The results of our research will have economic impact in a number of fields. Most important will be the development of improved efficiency solar cell and blue emitters with application in lighting and display technology. These will be of benefit to a number of UK companies, for example IQE (Cardiff), Enfis (Swansea), Forge Europa Ltd (Cumbria), Zeta-control (Oxford), and the Sheffield spin-out company Seren Photonics Ltd, etc. The benefits to Seren Photonics include the enhancement of their product range, allowing them to maintain competitiveness against other international companies, particularly in Japan and US.

We also have strong links with other UK companies involved in the application of III-nitrides or the development of related equipment (e.g. Thomas Swann) and the UK semiconductor/laser community via the UK Nitride Consortium and also the EPSRC National Centre for III-V Technologies. The results of our work will be communicated via regular open scientific meetings including the biannual Nitride Consortium meetings of which the Sheffield team is an active member.
The project offers an excellent training opportunity for PhD students and PDRAs, both in terms of technical training, development of research skills, etc. The training provided for PhD students and PDRAs will also have a direct economic impact via the provision of skilled workers who may subsequently be employed by relevant companies. This has been a career destination of staff previously employed/trained on our related projects and has contributed to the pool of staff trained in device fabrication, epitaxial growth, characterisation, etc., a critical requirement in maintaining the competitive edge of UK companies.

Indeed, the impact of the project would even reach to the nation's health, as the ultra energy- efficient LEDs offers the excellent ability to tune the colour temperature according to the needs of the user, which is extremely important for household/workplace lighting.

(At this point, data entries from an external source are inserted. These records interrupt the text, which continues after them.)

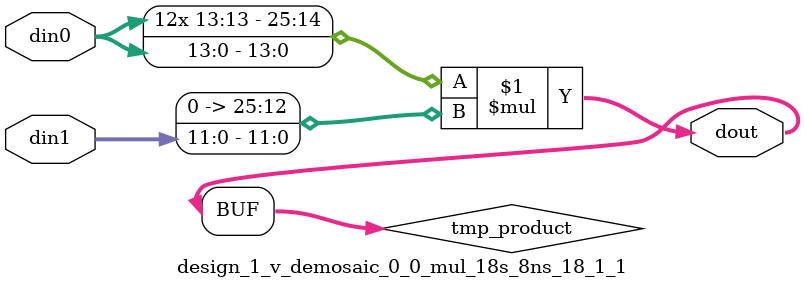
<source format=v>

`timescale 1 ns / 1 ps

 module design_1_v_demosaic_0_0_mul_18s_8ns_18_1_1(din0, din1, dout);
parameter ID = 1;
parameter NUM_STAGE = 0;
parameter din0_WIDTH = 14;
parameter din1_WIDTH = 12;
parameter dout_WIDTH = 26;

input [din0_WIDTH - 1 : 0] din0; 
input [din1_WIDTH - 1 : 0] din1; 
output [dout_WIDTH - 1 : 0] dout;

wire signed [dout_WIDTH - 1 : 0] tmp_product;


























assign tmp_product = $signed(din0) * $signed({1'b0, din1});









assign dout = tmp_product;





















endmodule

</source>
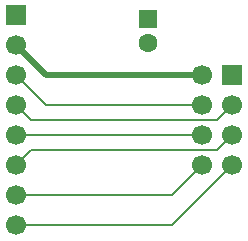
<source format=gbr>
%TF.GenerationSoftware,KiCad,Pcbnew,9.0.3*%
%TF.CreationDate,2025-10-19T16:24:49+11:00*%
%TF.ProjectId,NRF24L01-better-breakout,4e524632-344c-4303-912d-626574746572,rev?*%
%TF.SameCoordinates,Original*%
%TF.FileFunction,Copper,L2,Bot*%
%TF.FilePolarity,Positive*%
%FSLAX46Y46*%
G04 Gerber Fmt 4.6, Leading zero omitted, Abs format (unit mm)*
G04 Created by KiCad (PCBNEW 9.0.3) date 2025-10-19 16:24:49*
%MOMM*%
%LPD*%
G01*
G04 APERTURE LIST*
G04 Aperture macros list*
%AMRoundRect*
0 Rectangle with rounded corners*
0 $1 Rounding radius*
0 $2 $3 $4 $5 $6 $7 $8 $9 X,Y pos of 4 corners*
0 Add a 4 corners polygon primitive as box body*
4,1,4,$2,$3,$4,$5,$6,$7,$8,$9,$2,$3,0*
0 Add four circle primitives for the rounded corners*
1,1,$1+$1,$2,$3*
1,1,$1+$1,$4,$5*
1,1,$1+$1,$6,$7*
1,1,$1+$1,$8,$9*
0 Add four rect primitives between the rounded corners*
20,1,$1+$1,$2,$3,$4,$5,0*
20,1,$1+$1,$4,$5,$6,$7,0*
20,1,$1+$1,$6,$7,$8,$9,0*
20,1,$1+$1,$8,$9,$2,$3,0*%
G04 Aperture macros list end*
%TA.AperFunction,ComponentPad*%
%ADD10RoundRect,0.250000X-0.550000X0.550000X-0.550000X-0.550000X0.550000X-0.550000X0.550000X0.550000X0*%
%TD*%
%TA.AperFunction,ComponentPad*%
%ADD11C,1.600000*%
%TD*%
%TA.AperFunction,ComponentPad*%
%ADD12R,1.700000X1.700000*%
%TD*%
%TA.AperFunction,ComponentPad*%
%ADD13C,1.700000*%
%TD*%
%TA.AperFunction,Conductor*%
%ADD14C,0.200000*%
%TD*%
%TA.AperFunction,Conductor*%
%ADD15C,0.500000*%
%TD*%
G04 APERTURE END LIST*
D10*
%TO.P,C2_1,1*%
%TO.N,3V3*%
X112014000Y-63052888D03*
D11*
%TO.P,C2_1,2*%
%TO.N,GND*%
X112014000Y-65052888D03*
%TD*%
D12*
%TO.P,J1,1,Pin_1*%
%TO.N,3V3*%
X119146000Y-67818000D03*
D13*
%TO.P,J1,2,Pin_2*%
%TO.N,GND*%
X116606000Y-67818000D03*
%TO.P,J1,3,Pin_3*%
%TO.N,CSN*%
X119146000Y-70358000D03*
%TO.P,J1,4,Pin_4*%
%TO.N,CE*%
X116606000Y-70358000D03*
%TO.P,J1,5,Pin_5*%
%TO.N,MOSI*%
X119146000Y-72898000D03*
%TO.P,J1,6,Pin_6*%
%TO.N,SCk*%
X116606000Y-72898000D03*
%TO.P,J1,7,Pin_7*%
%TO.N,IRQ*%
X119146000Y-75438000D03*
%TO.P,J1,8,Pin_8*%
%TO.N,MISO*%
X116606000Y-75438000D03*
%TD*%
D12*
%TO.P,J2,1,Pin_1*%
%TO.N,VCC*%
X100838000Y-62738000D03*
D13*
%TO.P,J2,2,Pin_2*%
%TO.N,GND*%
X100838000Y-65278000D03*
%TO.P,J2,3,Pin_3*%
%TO.N,CE*%
X100838000Y-67818000D03*
%TO.P,J2,4,Pin_4*%
%TO.N,CSN*%
X100838000Y-70358000D03*
%TO.P,J2,5,Pin_5*%
%TO.N,SCk*%
X100838000Y-72898000D03*
%TO.P,J2,6,Pin_6*%
%TO.N,MOSI*%
X100838000Y-75438000D03*
%TO.P,J2,7,Pin_7*%
%TO.N,MISO*%
X100838000Y-77978000D03*
%TO.P,J2,8,Pin_8*%
%TO.N,IRQ*%
X100838000Y-80518000D03*
%TD*%
D14*
%TO.N,IRQ*%
X100838000Y-80518000D02*
X114066000Y-80518000D01*
X114066000Y-80518000D02*
X119146000Y-75438000D01*
%TO.N,CSN*%
X117876000Y-71628000D02*
X119146000Y-70358000D01*
X102108000Y-71628000D02*
X117876000Y-71628000D01*
X100838000Y-70358000D02*
X102108000Y-71628000D01*
%TO.N,MOSI*%
X102108000Y-74168000D02*
X117876000Y-74168000D01*
X100838000Y-75438000D02*
X102108000Y-74168000D01*
X117876000Y-74168000D02*
X119146000Y-72898000D01*
%TO.N,SCk*%
X100838000Y-72898000D02*
X116606000Y-72898000D01*
%TO.N,MISO*%
X116606000Y-75438000D02*
X114066000Y-77978000D01*
X114066000Y-77978000D02*
X100838000Y-77978000D01*
%TO.N,CE*%
X100838000Y-67818000D02*
X103378000Y-70358000D01*
X103378000Y-70358000D02*
X116606000Y-70358000D01*
D15*
%TO.N,GND*%
X100838000Y-65278000D02*
X103378000Y-67818000D01*
X103378000Y-67818000D02*
X116606000Y-67818000D01*
%TD*%
M02*

</source>
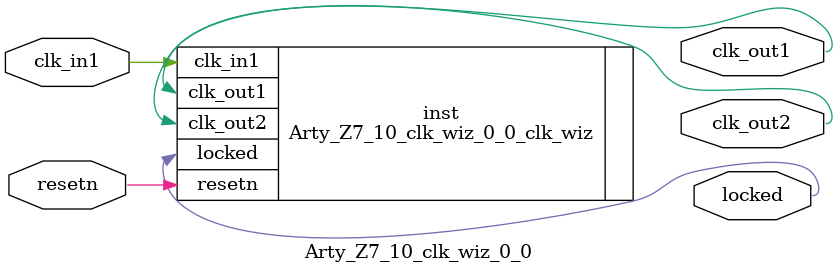
<source format=v>


`timescale 1ps/1ps

(* CORE_GENERATION_INFO = "Arty_Z7_10_clk_wiz_0_0,clk_wiz_v5_4_1_0,{component_name=Arty_Z7_10_clk_wiz_0_0,use_phase_alignment=true,use_min_o_jitter=false,use_max_i_jitter=false,use_dyn_phase_shift=false,use_inclk_switchover=false,use_dyn_reconfig=false,enable_axi=0,feedback_source=FDBK_AUTO,PRIMITIVE=PLL,num_out_clk=2,clkin1_period=8.000,clkin2_period=10.0,use_power_down=false,use_reset=true,use_locked=true,use_inclk_stopped=false,feedback_type=SINGLE,CLOCK_MGR_TYPE=NA,manual_override=false}" *)

module Arty_Z7_10_clk_wiz_0_0 
 (
  // Clock out ports
  output        clk_out1,
  output        clk_out2,
  // Status and control signals
  input         resetn,
  output        locked,
 // Clock in ports
  input         clk_in1
 );

  Arty_Z7_10_clk_wiz_0_0_clk_wiz inst
  (
  // Clock out ports  
  .clk_out1(clk_out1),
  .clk_out2(clk_out2),
  // Status and control signals               
  .resetn(resetn), 
  .locked(locked),
 // Clock in ports
  .clk_in1(clk_in1)
  );

endmodule

</source>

There is growing evidence that light quality in terms of colour temperature can have a strong psychological impact.

The international collaboration leads to possibilities for attracting the investments from overseas, in particular, the emerging countries such as China. This can potentially boost the local economy.

The project will potentially make a great contribution to building a very clean, sustainable and energy-consumption-efficient world in the next 10-50 years.